For this reason one should check all sustainable investments in advance and compare them with one’s own goals. Names are here proverbially “sound and smoke”, because the only thing that counts is where the money goes and not how cleverly the corresponding financial product is marketed.

Classic sustainable investments

The lack of a clear definition should not obscure the fact that certain standards have emerged.

Sustainable investments are often investments in companies that rely on renewable energies. Examples are green electricity from wind power or solar energy or hydroelectric power. There are also sustainable financial investments when it comes to cooperation with countries from the so-called “Third World” or developing countries.

For example, anyone who supports a coffee plantation that is organised according to the principles of Fair Trade or that endeavours to produce clothing from certified organic cotton can do so through sustainable investments. A wealth of other projects could also be mentioned, which make it immediately clear that this is a sustainable investment.

Factors that can be considered are environmental friendliness, fairness and compliance with the ESG criteria. The abbreviation ESG stands for environment, social and governance and defines the criteria quite well. Of course, there are always borderline cases on closer inspection.

What about the wind farm, whose employees are having problems setting up a works council? Or with the agricultural enterprise, which works conventionally, but shows a lot of social commitment?

Examples can be both constructed and gained from practice, and sustainable investments are basically not possible without prior concrete information. Attention should be paid to the sales prospectuses of the funds in question and their composition or to a precise overview of planned projects and the corporate philosophy when it comes to direct investments in the form of crowd investing or crowdfunding.

Transparency is indispensable and it should also be possible to ask questions.

What are the benefits of sustainable investments?

As soon as the question of sustainability has been clarified on an individual basis, the return expectations are formulated.

In this respect, sustainable investments are virtually no different from traditional financial products, because both here and there an investor would also like to receive a return. If you take a look at the performance of sustainable forms of investment, they often perform even better than their conventional counterparts.
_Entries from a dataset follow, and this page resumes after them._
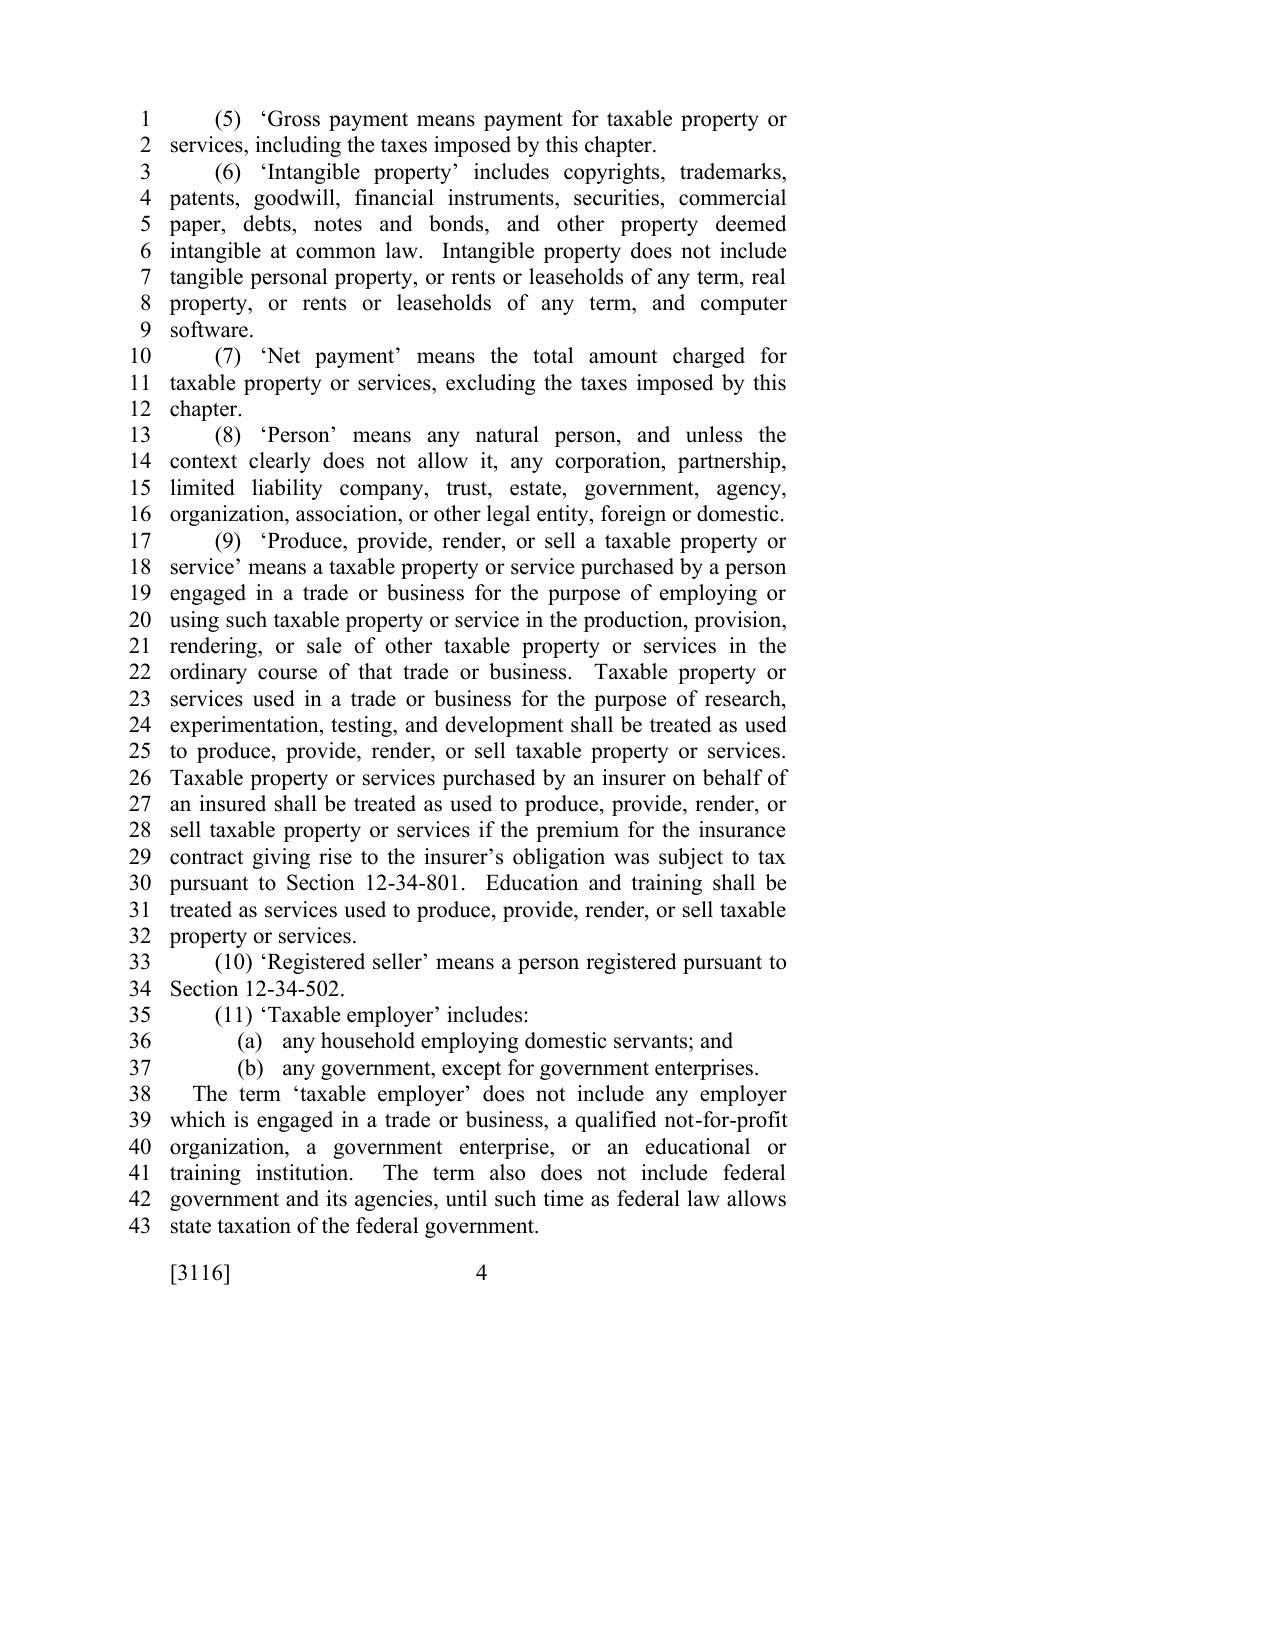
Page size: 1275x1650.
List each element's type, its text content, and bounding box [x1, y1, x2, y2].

text (9) ‘Produce, provide, render, or sell a taxable property or service’ means a taxable property or service purchased by a person engaged in a trade or business for the purpose of employing or using such taxable property or service in the production, provision, rendering, or sale of other taxable property or services in the ordinary course of that trade or business. Taxable property or services used in a trade or business for the purpose of research, experimentation, testing, and development shall be treated as used to produce, provide, render, or sell taxable property or services. Taxable property or services purchased by an insurer on behalf of an insured shall be treated as used to produce, provide, render, or sell taxable property or services if the premium for the insurance contract giving rise to the insurer’s obligation was subject to tax pursuant to Section 12-34-801. Education and training shall be treated as services used to produce, provide, render, or sell taxable property or services. [169, 527, 787, 948]
text (7) ‘Net payment’ means the total amount charged for taxable property or services, excluding the taxes imposed by this chapter. [169, 342, 787, 421]
text (10) ‘Registered seller’ means a person registered pursuant to Section 12-34-502. [169, 948, 787, 1001]
text (8) ‘Person’ means any natural person, and unless the context clearly does not allow it, any corporation, partnership, limited liability company, trust, estate, government, agency, organization, association, or other legal entity, foreign or domestic. [169, 421, 787, 527]
text (5) ‘Gross payment means payment for taxable property or services, including the taxes imposed by this chapter. [169, 105, 787, 158]
text The term ‘taxable employer’ does not include any employer which is engaged in a trade or business, a qualified not-for-profit organization, a government enterprise, or an educational or training institution. The term also does not include federal government and its agencies, until such time as federal law allows state taxation of the federal government. [169, 1080, 787, 1238]
text (11) ‘Taxable employer’ includes: [169, 1001, 787, 1027]
text (b) any government, except for government enterprises. [169, 1054, 787, 1080]
text (a) any household employing domestic servants; and [169, 1027, 787, 1054]
text (6) ‘Intangible property’ includes copyrights, trademarks, patents, goodwill, financial instruments, securities, commercial paper, debts, notes and bonds, and other property deemed intangible at common law. Intangible property does not include tangible personal property, or rents or leaseholds of any term, real property, or rents or leaseholds of any term, and computer software. [169, 158, 787, 342]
It cannot be generally assumed that “sustainable” will be accompanied by a decline in profits and, in view of a general trend towards sustainability, companies active in this field will also receive a considerable boost.
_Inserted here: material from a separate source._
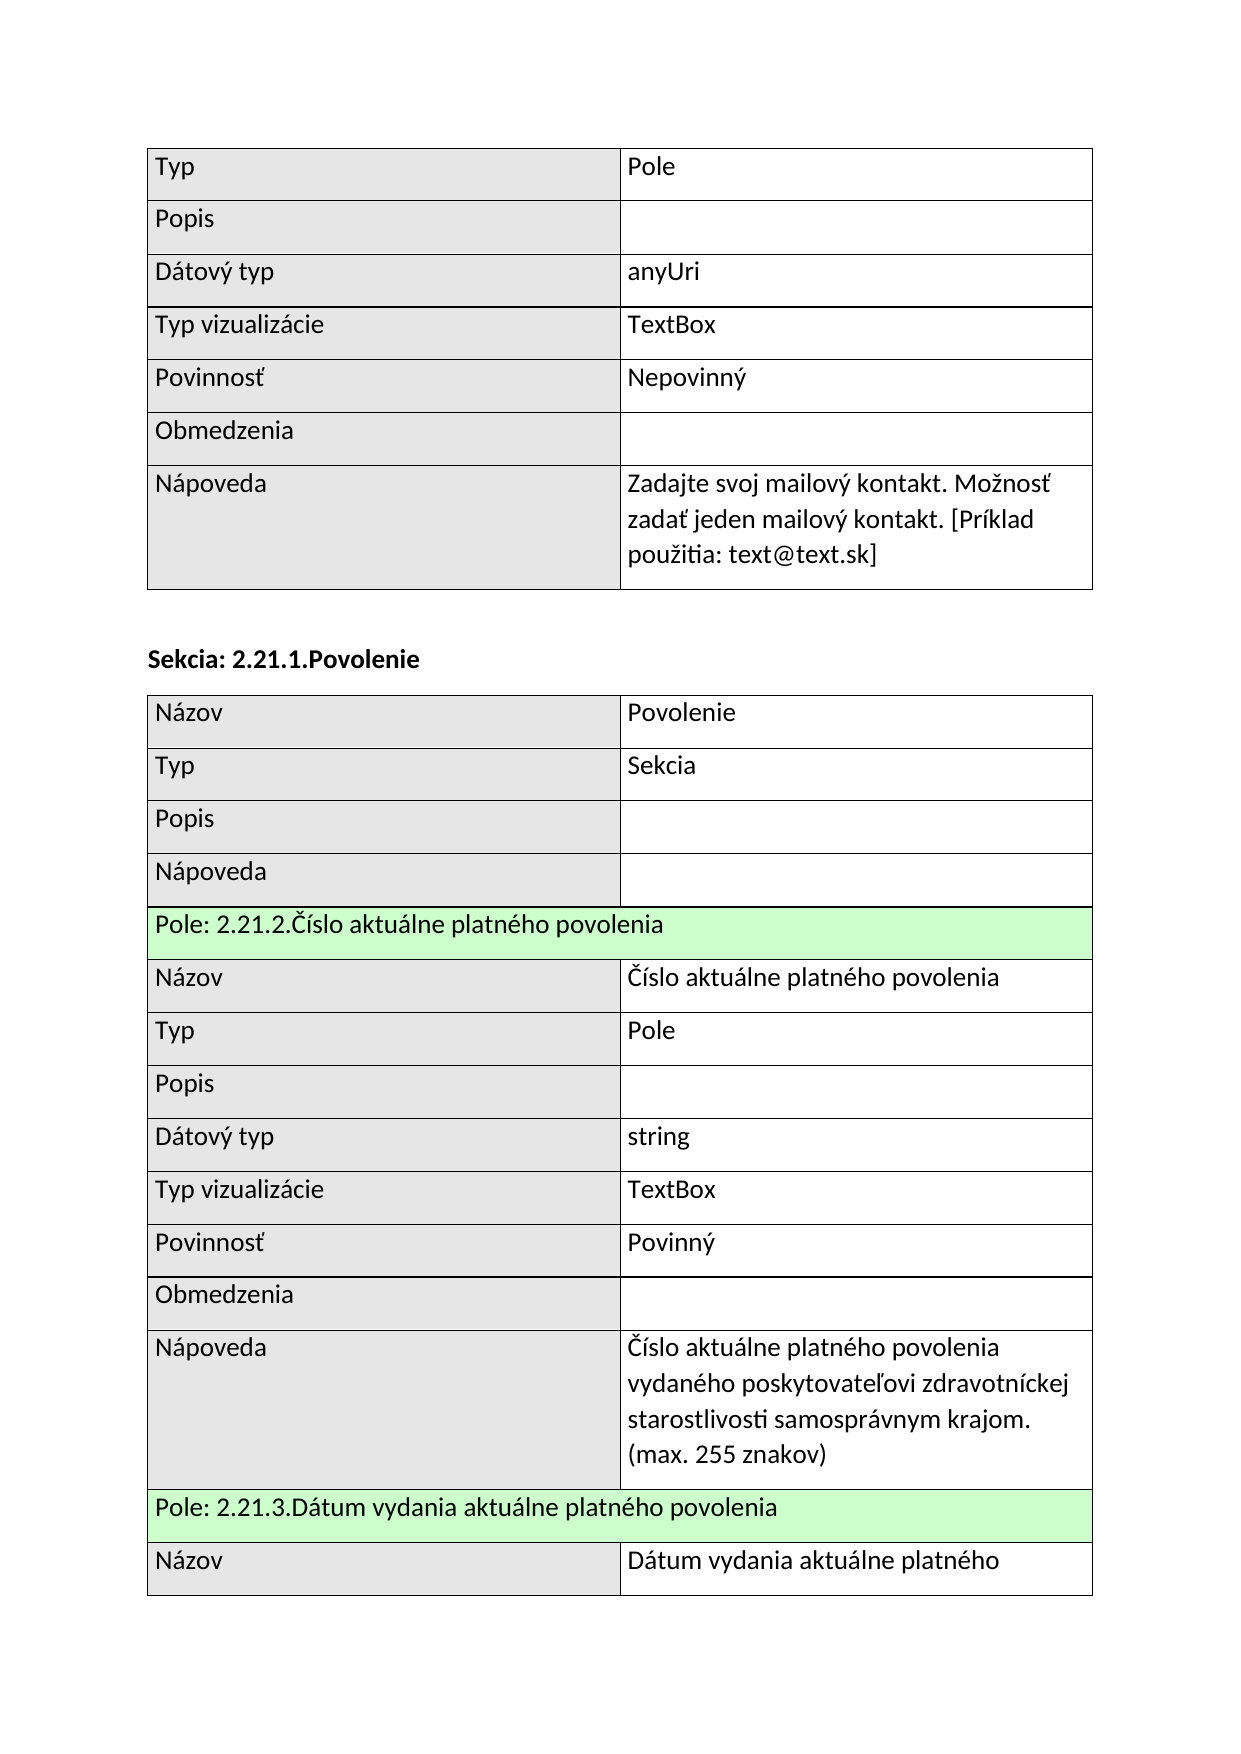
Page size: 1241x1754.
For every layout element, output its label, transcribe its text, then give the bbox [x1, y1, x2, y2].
The analogy between a sustainable financial investment and the classic financial market naturally also applies to the question of security and risks. Those who are prepared to take high risks can achieve double-digit percentage profits. However, depending on the type of investment, there is also the threat of a total loss.
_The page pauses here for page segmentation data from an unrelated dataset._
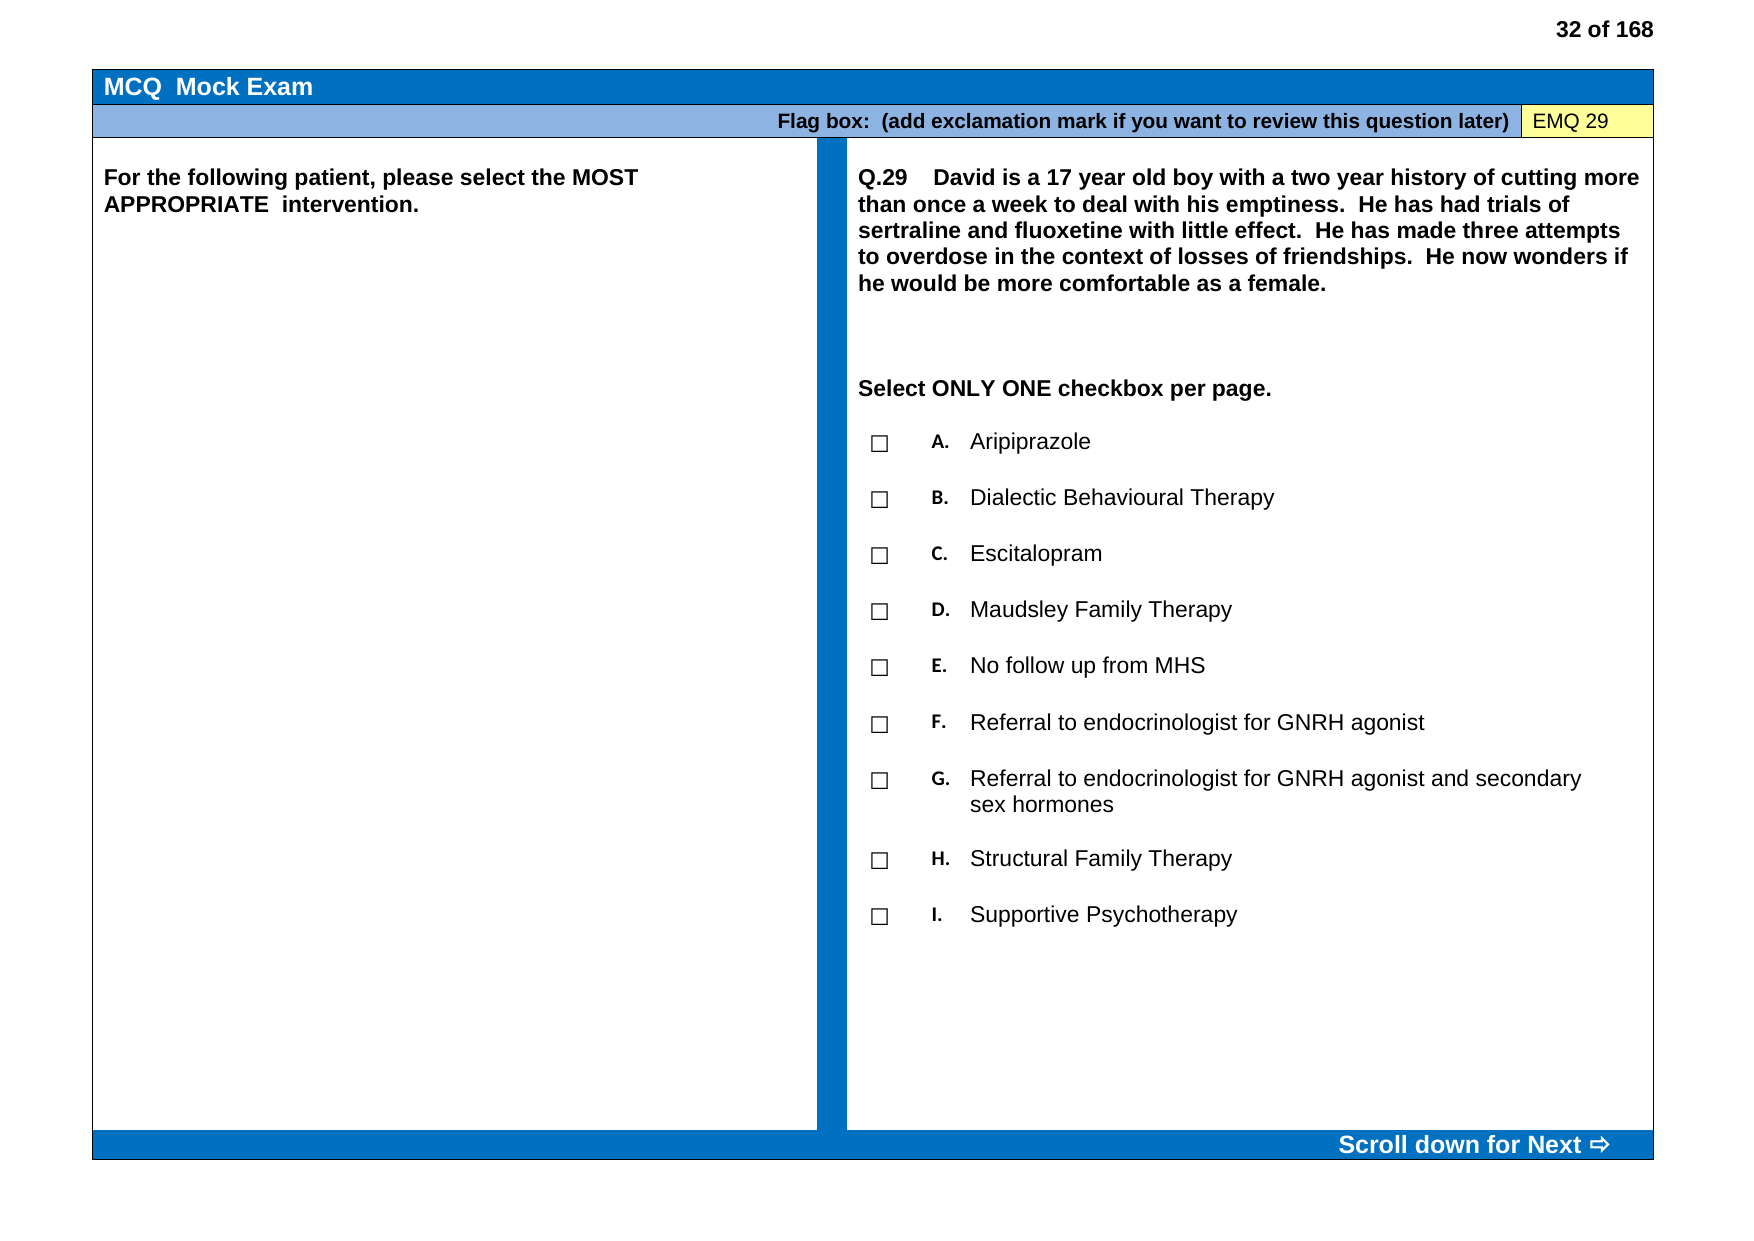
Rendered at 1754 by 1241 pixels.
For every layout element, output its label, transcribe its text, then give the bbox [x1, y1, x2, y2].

table_cell [817, 138, 847, 1130]
table_cell EMQ 29 [1522, 105, 1653, 137]
table_cell Flag box: (add exclamation mark if you want to review this question later) [93, 105, 1521, 137]
table_cell [93, 1130, 1327, 1159]
table_cell For the following patient, please select the MOST APPROPRIATE intervention. [93, 138, 817, 1130]
table_cell Q.29 David is a 17 year old boy with a two year history of cutting more than once a week to deal with his emptiness. He has had trials of sertraline and fluoxetine with little effect. He has made three attempts to overdose in the context of losses of friendships. He now wonders if he would be more comfortable as a female. Select ONLY ONE checkbox per page. [847, 138, 1653, 1130]
table_header MCQ Mock Exam [93, 70, 1653, 104]
table_cell Scroll down for Next [1327, 1130, 1653, 1159]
For this reason, one should inform oneself precisely in advance of potentially risky investments and absolutely understand the business model of the target company.

Security versus return

Sustainable investments in the form of a savings book or time deposit are not available on the market.

At best, you can invest your money in an ecologically sound bank, but here too there is the problem of low interest rates on fixed-term deposits and the associated real loss of capital.

Equity funds or ETFs promise good risk diversification and consist of a transparently weighted composition of different shares of companies that are classified as sustainable.

However, the criteria appear to be quite lax, especially when one considers that the MSCI World Socially Responsible Index (SRI), which is probably the best known index for “sustainable companies”, contains shares of large corporations such as Mc Donald’s, the Total mineral oil company or the biotechnology company Amgen, Microsoft and many other companies.

The DJSI World Enlarged alias Dow Jones Sustainability World Enlarged Index also includes companies such as Nestle, Samsung and Novartis. This may provide more security for an investment in view of the many “heavyweights”, but those who focus more on sustainability and the change of the world might be better off elsewhere.

It is also possible, for example, to make a direct investment in a convincing project or company.

Anyone who uses crowdfunding and crowdinvesting gets in touch with the companies via an intermediary platform and supports them with a subordinated loan at often attractive fixed interest rates. The capital remains tied up for a precisely defined period and dividends are paid out regularly.

A great advantage is that direct information from the companies or projects is always given and thus there is much more proximity to the “financial product”.